Two stories from today's Oregonian point to battles over where to build, what funds to do it with, and by what standards they should be kept.
First, Mark Larabee reports that a pair of lawsuits against the city are freezing its ability to go forward with the Resource Access Center, the $48 million homeless shelter and day center designed by Holst Architecture of Portland, as well as redevelopment of the US Post Office building downtown by the city.
One suit is challenging the City Council's vote last summer to spend $19 million in urban renewal funds for the River District on building an elementary school in the David Douglas School District in outer, outer southeast Portland. The other suit is challenging the expansion of the River District approved by the council that increased tax revenue available for projects from $225 to $583 million.
Who is filing these suits? According to Larabee's article, it's an unnamed group of 10 people who call themselves Friends of Urban Renewal. Former Portland Development Commission general counsel Oliver Norville is one of them. He told Larabee the main concern is over the idea of David Douglas as satellite for the River District. But even if the city reverses course on the school, the increased River District funding is still a concern to the Friends group, who see the expansion there as "not proper expenditures of tax increment funds," in Norville's words.
Norville also says the city has been unwilling to negotiate with the Friends of Urban Renewal, and that's why the lawsuits have gone forward.

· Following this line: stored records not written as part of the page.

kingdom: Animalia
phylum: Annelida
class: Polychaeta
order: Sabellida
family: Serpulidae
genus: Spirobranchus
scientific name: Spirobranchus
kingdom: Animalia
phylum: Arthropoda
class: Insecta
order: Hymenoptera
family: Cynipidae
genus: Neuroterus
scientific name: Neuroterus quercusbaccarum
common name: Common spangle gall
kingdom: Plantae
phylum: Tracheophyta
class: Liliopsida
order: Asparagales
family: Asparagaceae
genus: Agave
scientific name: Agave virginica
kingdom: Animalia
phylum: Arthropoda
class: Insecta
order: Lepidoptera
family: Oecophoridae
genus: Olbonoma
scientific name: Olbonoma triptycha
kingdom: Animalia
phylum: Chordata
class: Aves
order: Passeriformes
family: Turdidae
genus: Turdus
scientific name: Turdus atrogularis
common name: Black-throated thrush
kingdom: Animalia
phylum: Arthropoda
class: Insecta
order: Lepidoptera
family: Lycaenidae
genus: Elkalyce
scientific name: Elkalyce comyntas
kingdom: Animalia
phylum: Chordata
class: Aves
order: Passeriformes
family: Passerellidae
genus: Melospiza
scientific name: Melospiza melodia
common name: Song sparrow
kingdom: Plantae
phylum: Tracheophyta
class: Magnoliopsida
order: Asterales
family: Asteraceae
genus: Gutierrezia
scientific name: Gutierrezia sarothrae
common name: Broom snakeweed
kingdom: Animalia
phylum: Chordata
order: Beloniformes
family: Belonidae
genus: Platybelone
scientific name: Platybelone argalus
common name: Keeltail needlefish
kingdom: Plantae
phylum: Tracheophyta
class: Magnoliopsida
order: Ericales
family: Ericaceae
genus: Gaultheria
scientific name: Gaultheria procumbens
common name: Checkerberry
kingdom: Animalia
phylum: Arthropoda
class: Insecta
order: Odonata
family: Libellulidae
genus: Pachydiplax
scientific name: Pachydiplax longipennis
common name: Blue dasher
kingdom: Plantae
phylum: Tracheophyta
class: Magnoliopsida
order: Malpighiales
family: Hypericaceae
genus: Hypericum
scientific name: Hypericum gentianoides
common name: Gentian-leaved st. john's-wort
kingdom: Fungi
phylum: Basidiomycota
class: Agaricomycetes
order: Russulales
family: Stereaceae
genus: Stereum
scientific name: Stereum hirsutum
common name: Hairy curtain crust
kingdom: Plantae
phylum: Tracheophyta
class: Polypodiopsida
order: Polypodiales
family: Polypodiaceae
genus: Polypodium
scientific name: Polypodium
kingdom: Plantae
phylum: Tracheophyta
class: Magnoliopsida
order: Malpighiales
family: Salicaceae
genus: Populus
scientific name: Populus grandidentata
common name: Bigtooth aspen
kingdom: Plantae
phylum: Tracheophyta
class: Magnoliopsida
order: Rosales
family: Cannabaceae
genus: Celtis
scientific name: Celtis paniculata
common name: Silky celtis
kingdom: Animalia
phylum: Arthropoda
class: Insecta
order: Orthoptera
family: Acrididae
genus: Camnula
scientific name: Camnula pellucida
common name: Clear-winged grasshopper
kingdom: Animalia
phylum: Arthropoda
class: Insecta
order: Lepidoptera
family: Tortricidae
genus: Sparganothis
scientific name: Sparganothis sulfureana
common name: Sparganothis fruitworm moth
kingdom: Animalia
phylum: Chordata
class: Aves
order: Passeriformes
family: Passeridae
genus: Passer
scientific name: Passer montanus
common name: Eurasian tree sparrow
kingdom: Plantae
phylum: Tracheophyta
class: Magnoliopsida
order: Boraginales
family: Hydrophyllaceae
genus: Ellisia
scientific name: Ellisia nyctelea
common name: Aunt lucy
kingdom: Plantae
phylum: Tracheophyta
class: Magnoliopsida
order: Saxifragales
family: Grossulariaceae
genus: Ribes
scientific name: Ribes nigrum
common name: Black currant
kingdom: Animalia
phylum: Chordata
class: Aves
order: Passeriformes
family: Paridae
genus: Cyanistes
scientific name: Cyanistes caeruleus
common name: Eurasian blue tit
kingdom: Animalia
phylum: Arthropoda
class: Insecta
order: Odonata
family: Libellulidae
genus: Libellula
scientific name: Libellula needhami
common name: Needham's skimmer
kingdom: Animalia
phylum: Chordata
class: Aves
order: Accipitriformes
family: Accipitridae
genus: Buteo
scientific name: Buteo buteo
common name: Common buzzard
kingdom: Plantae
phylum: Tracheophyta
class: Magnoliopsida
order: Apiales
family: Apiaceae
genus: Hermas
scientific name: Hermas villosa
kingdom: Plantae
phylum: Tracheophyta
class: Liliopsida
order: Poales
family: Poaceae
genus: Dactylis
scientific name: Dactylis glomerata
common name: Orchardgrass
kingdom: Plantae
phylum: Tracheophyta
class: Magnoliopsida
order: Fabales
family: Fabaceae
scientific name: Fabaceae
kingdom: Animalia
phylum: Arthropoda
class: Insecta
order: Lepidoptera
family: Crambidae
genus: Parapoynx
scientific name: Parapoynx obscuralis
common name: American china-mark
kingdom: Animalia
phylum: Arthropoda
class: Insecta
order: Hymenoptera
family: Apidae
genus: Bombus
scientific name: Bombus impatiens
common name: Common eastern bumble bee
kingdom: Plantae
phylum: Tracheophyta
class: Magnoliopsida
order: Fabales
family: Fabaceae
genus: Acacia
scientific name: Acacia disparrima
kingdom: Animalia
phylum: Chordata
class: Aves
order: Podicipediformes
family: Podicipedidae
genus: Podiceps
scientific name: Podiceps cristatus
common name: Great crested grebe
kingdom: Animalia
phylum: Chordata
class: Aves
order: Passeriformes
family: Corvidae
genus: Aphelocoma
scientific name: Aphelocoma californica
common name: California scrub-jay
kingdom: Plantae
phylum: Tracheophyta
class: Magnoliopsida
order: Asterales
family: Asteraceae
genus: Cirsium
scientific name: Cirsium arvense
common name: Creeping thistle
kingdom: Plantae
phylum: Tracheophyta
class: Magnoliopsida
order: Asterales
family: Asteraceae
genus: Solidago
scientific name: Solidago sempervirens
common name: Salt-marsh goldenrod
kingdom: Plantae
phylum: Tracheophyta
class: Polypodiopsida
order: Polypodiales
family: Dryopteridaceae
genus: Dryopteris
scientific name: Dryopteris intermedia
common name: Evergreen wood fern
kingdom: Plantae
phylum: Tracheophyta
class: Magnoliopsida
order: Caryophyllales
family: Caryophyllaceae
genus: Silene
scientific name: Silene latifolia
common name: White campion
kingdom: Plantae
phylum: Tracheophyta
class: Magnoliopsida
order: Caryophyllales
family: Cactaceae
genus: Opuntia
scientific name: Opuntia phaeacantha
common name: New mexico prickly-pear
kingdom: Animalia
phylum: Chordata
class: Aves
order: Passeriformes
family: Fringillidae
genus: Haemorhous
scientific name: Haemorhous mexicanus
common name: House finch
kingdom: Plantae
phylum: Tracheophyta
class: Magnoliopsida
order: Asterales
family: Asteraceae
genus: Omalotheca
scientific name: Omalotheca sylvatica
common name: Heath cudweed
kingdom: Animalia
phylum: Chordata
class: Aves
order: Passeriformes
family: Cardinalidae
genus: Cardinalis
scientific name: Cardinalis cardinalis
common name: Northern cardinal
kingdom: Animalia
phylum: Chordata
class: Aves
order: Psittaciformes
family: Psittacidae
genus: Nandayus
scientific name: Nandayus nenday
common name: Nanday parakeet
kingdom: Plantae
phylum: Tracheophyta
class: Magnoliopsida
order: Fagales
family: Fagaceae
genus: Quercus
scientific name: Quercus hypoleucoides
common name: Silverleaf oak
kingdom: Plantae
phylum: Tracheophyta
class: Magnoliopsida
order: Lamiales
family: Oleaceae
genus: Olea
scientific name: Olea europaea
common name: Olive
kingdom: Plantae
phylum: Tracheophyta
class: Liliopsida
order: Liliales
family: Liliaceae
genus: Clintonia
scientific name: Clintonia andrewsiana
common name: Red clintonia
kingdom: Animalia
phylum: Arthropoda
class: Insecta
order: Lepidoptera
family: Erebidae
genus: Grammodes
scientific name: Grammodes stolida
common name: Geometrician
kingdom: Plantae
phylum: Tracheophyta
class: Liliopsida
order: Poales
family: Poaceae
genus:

Commissioner Nick Fish, however, had harsh words for the group, saying "they took the River District hostage and poor people are paying the price."
So, who is the good guy and who is the bad guy here? This is not a rhetorical question. I'm still trying to figure it out myself. I lean so far towards being against the lawsuit because of its effects but in at least partial agreement about some of the issues involved. There ought to be a better way to settle this.
The idea of these hardball legal tactics preventing the much-needed Resource Access Center for Portland's homeless from getting built is pretty stinky. So is the idea of freezing other River District renewal funds during this terrible economic downturn. We don't need delays on these project--we need them fast tracked.
Still, I personally agree that it's wrong to give River District urban renewal funds to David Douglas or any place outside the River District. And I at least can't disagree with the Friends' other assertion, that added urban renewal funds for the River District might be better spent elsewhere in the city. On that second point, I'm really still in deliberation mode. I also am still trying to decide if the Friends of Urban Renewal name is apt or if it's ironic.
Meanwhile, firebrand Commissioner Randy Leonard is at it again. As Lisa Grace Lednicer reported today, Leonard has helped create a code-enforcement task force that targets and actively goes after some of the city's worst code violators. Some are complaining because of the secrecy associated with the group, and others because the enforcers don't necessarily just target the worst code offenders uniformly - they pick and choose based in part on anecdotal evidence.
Even so, I had to laugh seeing that they'd put the kibosh on Greek Cusina, the rowdy downtown eatery that continually seems to flip its nose at anyone that would question their way of doing things. Leonard's team found some 50 code violations at Greek Cusina, yet its owner, Ted Pappas, still found the gumption to complain that he was being persecuted. This is the same Pappas who tried to organize a boycott of Willamette Week a few years ago when one of its writers, Caryn Brooks, had the audacity to write a particularly unfavorable review of another eatery.
If Pappas is complaining, others, like those living in fleabag residence hotels downtown, are thankful. (Such as George Rumbley of the Westwind Apartments, pictured above in a fine shot by The Oregonian's Fredrick Joe.) From cockroaches to broken boilers, chipping paint to carpet first lain in the Eisenhower administration, Leonard's bunch has succeeded in improving conditions for those living there, and they've been thankful. Nice work, fellas!